Sentiment Merry And Bright
In the week leading up to Christmas, large-cap equities have made a modest move lower with the S&P 500 ETF (SPY) down 0.28% over the past five days. Meanwhile, small caps have continued to surge. With equities overall mixed based on market cap, bullish sentiment has held steady this week. The percentage of investors reporting as bullish in the weekly AAII survey was slightly higher coming in at 43.57%, up 0.14 percentage points from last week. Given the reading on bullish sentiment did not change much, sentiment remains elevated relative to most readings over the past several years, though, there is not the same exuberance as back in November.
Although bullish sentiment didn’t move very far, bearish sentiment took another leg lower.
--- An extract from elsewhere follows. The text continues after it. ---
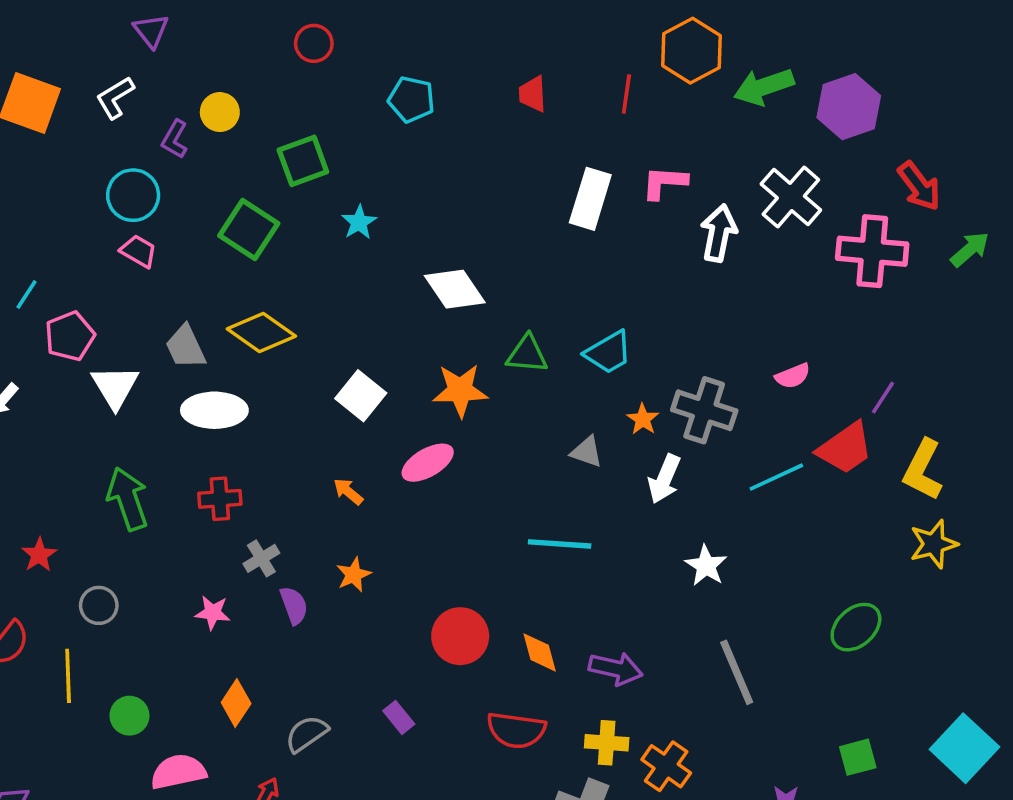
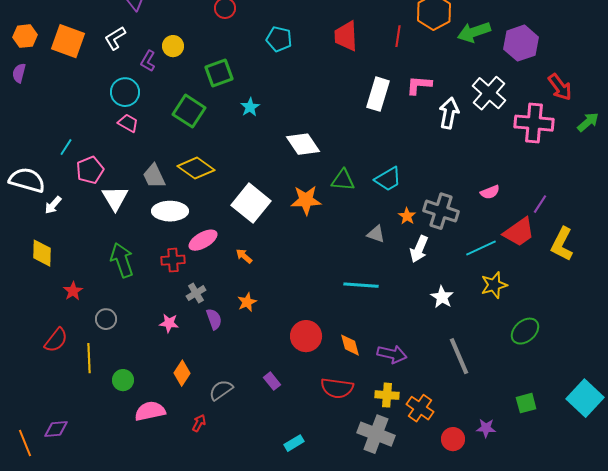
red trapezoid: (532, 94) -> (346, 36), size x1.5
white square: (361, 396) -> (251, 203), size x1.4
pink ellipse: (428, 463) -> (203, 240), moved
yellow star: (934, 544) -> (494, 285), moved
The percentage of respondents reporting a pessimistic outlook for the market fell from 26.29% to 21.99%. That is the lowest reading on bearish sentiment since the first week of 2020 when it was just 0.09 percentage points lower.
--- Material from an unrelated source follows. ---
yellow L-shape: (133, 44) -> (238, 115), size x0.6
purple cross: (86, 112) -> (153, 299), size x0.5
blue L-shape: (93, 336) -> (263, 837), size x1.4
The inverse moves in bullish and bearish sentiment have led the bull-bear spread to move further in favor of bulls. The spread rose to 21.58 which is not at any sort of a new high after peaking above 30 in mid-November but remains at the high end of the past several years’ range.
Relative to the big drop in bearish sentiment, bullish sentiment’s move was tiny. That means the percentage of investors reporting as neutral on the market picked up the losses in bearish sentiment.34.44% of respondents reported as neutral this week, up 4.16 percentage points from last week. Similar to bearish sentiment, that brings the reading back up to where things stood in the first couple of weeks of the year. Unlike bearish sentiment which is at the low end of its range, this reading for neutral sentiment is also much more historically normal after being muted all year.